START Supplied records
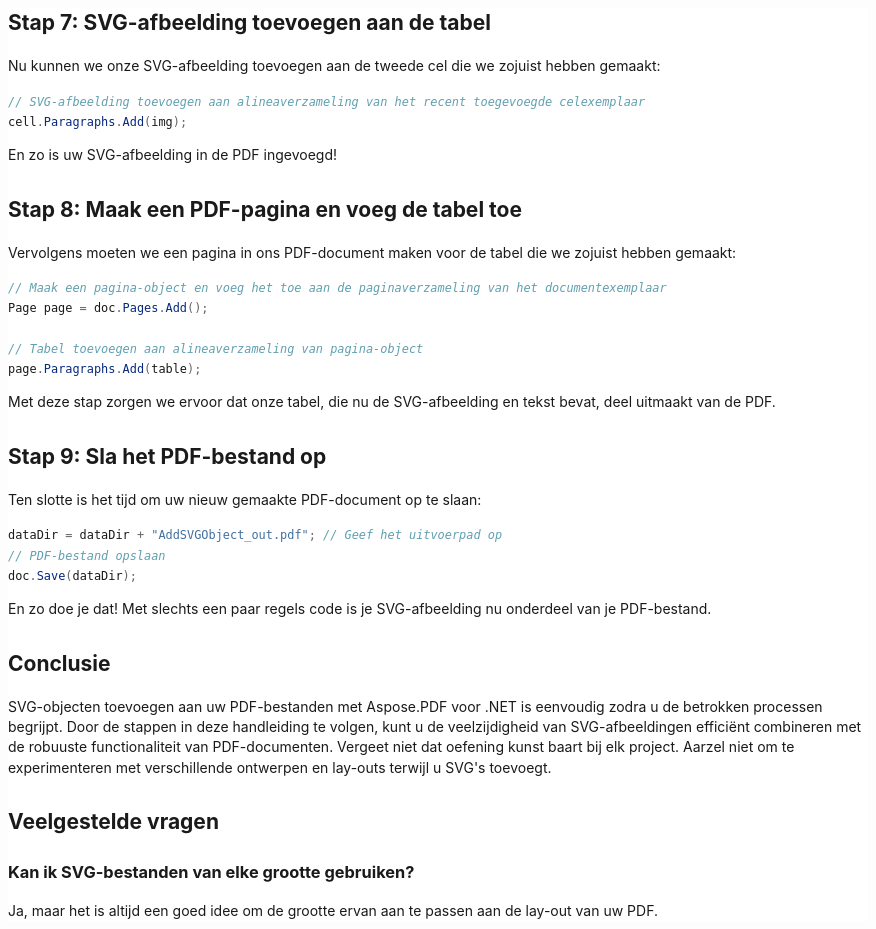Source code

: ## Stap 7: SVG-afbeelding toevoegen aan de tabel

Nu kunnen we onze SVG-afbeelding toevoegen aan de tweede cel die we zojuist hebben gemaakt:

```csharp
// SVG-afbeelding toevoegen aan alineaverzameling van het recent toegevoegde celexemplaar
cell.Paragraphs.Add(img);
```

En zo is uw SVG-afbeelding in de PDF ingevoegd!

## Stap 8: Maak een PDF-pagina en voeg de tabel toe

Vervolgens moeten we een pagina in ons PDF-document maken voor de tabel die we zojuist hebben gemaakt:

```csharp
// Maak een pagina-object en voeg het toe aan de paginaverzameling van het documentexemplaar
Page page = doc.Pages.Add();

// Tabel toevoegen aan alineaverzameling van pagina-object
page.Paragraphs.Add(table);
```

Met deze stap zorgen we ervoor dat onze tabel, die nu de SVG-afbeelding en tekst bevat, deel uitmaakt van de PDF.

## Stap 9: Sla het PDF-bestand op

Ten slotte is het tijd om uw nieuw gemaakte PDF-document op te slaan:

```csharp
dataDir = dataDir + "AddSVGObject_out.pdf"; // Geef het uitvoerpad op
// PDF-bestand opslaan
doc.Save(dataDir);
```

En zo doe je dat! Met slechts een paar regels code is je SVG-afbeelding nu onderdeel van je PDF-bestand.

## Conclusie

SVG-objecten toevoegen aan uw PDF-bestanden met Aspose.PDF voor .NET is eenvoudig zodra u de betrokken processen begrijpt. Door de stappen in deze handleiding te volgen, kunt u de veelzijdigheid van SVG-afbeeldingen efficiënt combineren met de robuuste functionaliteit van PDF-documenten. Vergeet niet dat oefening kunst baart bij elk project. Aarzel niet om te experimenteren met verschillende ontwerpen en lay-outs terwijl u SVG's toevoegt.

## Veelgestelde vragen

### Kan ik SVG-bestanden van elke grootte gebruiken?
Ja, maar het is altijd een goed idee om de grootte ervan aan te passen aan de lay-out van uw PDF.
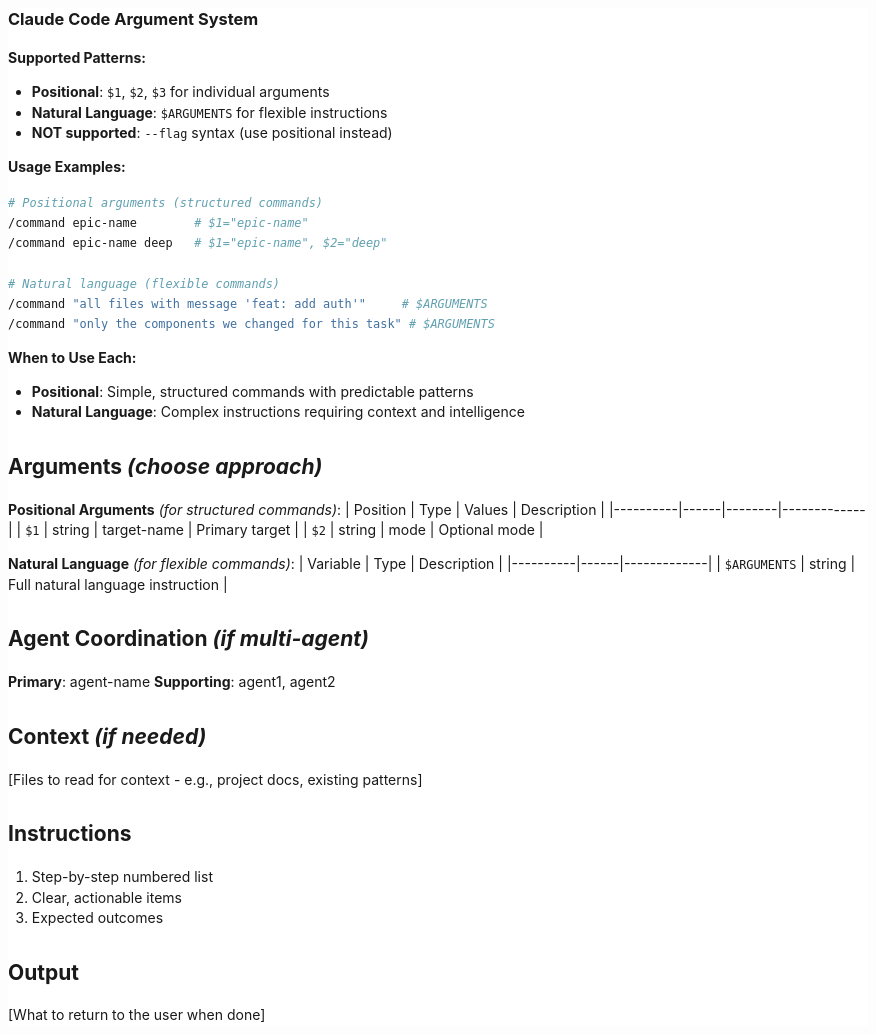 ### Claude Code Argument System

**Supported Patterns:**
- **Positional**: `$1`, `$2`, `$3` for individual arguments
- **Natural Language**: `$ARGUMENTS` for flexible instructions
- **NOT supported**: `--flag` syntax (use positional instead)

**Usage Examples:**
```bash
# Positional arguments (structured commands)
/command epic-name        # $1="epic-name"
/command epic-name deep   # $1="epic-name", $2="deep"

# Natural language (flexible commands)
/command "all files with message 'feat: add auth'"     # $ARGUMENTS
/command "only the components we changed for this task" # $ARGUMENTS
```

**When to Use Each:**
- **Positional**: Simple, structured commands with predictable patterns
- **Natural Language**: Complex instructions requiring context and intelligence

## Arguments _(choose approach)_

**Positional Arguments** _(for structured commands)_:
| Position | Type | Values | Description |
|----------|------|--------|-------------|
| `$1` | string | target-name | Primary target |
| `$2` | string | mode | Optional mode |

**Natural Language** _(for flexible commands)_:
| Variable | Type | Description |
|----------|------|-------------|
| `$ARGUMENTS` | string | Full natural language instruction |

## Agent Coordination _(if multi-agent)_
**Primary**: agent-name **Supporting**: agent1, agent2

## Context _(if needed)_
[Files to read for context - e.g., project docs, existing patterns]

## Instructions
1. Step-by-step numbered list
2. Clear, actionable items
3. Expected outcomes

## Output
[What to return to the user when done]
END Supplied records
Directions:
In the entries above, find each line with the string "Description" and copy it.

Response for this exercise:
| Position | Type | Values | Description |
| Variable | Type | Description |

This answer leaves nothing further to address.